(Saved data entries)
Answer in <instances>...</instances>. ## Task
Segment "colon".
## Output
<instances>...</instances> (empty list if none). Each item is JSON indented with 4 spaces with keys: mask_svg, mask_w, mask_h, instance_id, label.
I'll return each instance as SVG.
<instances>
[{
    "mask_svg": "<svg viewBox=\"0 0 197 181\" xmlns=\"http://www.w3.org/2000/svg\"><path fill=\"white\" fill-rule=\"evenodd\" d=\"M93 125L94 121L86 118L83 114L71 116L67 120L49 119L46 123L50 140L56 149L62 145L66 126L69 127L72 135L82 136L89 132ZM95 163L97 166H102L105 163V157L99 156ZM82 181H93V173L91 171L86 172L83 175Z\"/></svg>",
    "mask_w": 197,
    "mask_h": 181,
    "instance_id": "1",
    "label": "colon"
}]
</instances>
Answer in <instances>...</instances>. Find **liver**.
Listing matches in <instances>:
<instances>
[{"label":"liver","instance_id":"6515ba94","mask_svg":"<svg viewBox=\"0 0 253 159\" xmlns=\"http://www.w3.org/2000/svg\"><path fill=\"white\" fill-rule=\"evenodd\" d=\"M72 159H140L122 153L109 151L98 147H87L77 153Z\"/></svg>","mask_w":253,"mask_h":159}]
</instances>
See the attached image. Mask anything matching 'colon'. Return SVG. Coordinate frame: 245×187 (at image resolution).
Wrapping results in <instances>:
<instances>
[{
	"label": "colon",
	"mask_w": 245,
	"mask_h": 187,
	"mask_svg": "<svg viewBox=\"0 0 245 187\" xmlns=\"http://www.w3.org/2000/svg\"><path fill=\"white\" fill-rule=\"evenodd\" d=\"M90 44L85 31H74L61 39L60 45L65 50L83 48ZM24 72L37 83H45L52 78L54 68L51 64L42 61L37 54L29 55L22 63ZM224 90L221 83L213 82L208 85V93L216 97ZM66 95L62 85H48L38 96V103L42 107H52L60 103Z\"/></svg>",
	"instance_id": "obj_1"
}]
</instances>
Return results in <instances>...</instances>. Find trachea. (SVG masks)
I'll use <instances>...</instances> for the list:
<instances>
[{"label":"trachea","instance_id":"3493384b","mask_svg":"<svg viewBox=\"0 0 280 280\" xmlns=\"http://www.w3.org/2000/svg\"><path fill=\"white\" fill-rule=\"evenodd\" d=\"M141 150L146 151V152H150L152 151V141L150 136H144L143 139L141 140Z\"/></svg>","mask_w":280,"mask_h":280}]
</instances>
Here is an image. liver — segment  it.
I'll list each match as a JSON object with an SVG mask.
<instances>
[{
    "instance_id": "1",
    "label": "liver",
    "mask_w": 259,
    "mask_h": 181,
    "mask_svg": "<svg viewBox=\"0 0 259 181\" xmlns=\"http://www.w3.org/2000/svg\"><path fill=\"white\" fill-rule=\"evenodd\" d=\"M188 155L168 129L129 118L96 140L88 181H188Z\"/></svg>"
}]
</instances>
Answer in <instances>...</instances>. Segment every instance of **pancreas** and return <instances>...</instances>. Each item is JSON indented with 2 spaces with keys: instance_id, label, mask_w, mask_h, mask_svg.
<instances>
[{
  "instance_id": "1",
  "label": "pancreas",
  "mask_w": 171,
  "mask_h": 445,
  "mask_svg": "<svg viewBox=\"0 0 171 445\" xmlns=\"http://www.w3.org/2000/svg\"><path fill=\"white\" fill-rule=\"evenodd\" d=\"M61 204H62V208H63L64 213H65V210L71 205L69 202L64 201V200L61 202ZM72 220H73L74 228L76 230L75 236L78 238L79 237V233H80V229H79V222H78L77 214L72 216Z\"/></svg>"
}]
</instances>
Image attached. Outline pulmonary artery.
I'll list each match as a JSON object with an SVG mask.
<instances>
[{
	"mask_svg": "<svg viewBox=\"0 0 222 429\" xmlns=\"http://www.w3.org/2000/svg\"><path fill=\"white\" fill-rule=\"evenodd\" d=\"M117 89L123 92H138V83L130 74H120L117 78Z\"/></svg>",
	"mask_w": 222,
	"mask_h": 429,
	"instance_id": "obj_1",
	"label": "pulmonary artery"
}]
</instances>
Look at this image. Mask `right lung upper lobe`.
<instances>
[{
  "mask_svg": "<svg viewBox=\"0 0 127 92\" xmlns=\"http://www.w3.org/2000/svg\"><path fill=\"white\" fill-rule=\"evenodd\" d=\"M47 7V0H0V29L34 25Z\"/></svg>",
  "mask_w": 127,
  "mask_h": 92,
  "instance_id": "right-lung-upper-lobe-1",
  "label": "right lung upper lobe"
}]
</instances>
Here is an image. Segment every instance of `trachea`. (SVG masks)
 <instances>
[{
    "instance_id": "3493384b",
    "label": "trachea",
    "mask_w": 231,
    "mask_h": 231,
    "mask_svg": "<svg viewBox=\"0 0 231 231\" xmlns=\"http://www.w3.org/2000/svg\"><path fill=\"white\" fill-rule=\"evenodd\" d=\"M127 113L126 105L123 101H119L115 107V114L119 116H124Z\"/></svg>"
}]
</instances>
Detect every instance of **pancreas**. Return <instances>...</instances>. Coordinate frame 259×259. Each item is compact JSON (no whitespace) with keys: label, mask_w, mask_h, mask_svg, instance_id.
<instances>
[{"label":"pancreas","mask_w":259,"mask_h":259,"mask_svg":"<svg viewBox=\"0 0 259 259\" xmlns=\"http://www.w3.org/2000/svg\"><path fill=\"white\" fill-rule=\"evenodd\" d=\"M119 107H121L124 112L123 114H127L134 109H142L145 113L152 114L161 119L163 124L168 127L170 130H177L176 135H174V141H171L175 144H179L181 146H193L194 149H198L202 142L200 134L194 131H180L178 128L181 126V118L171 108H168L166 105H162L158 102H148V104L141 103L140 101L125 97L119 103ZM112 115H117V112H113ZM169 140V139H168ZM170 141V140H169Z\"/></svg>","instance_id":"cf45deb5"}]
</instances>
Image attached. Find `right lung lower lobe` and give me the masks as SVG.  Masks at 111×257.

STATED TASK:
Which lines of the material above contain the word "artery"? List each of them in full, treating uppercase and lowercase as different.

EXERCISE ANSWER:
Image attached. Outline pulmonary artery.
	"label": "pulmonary artery"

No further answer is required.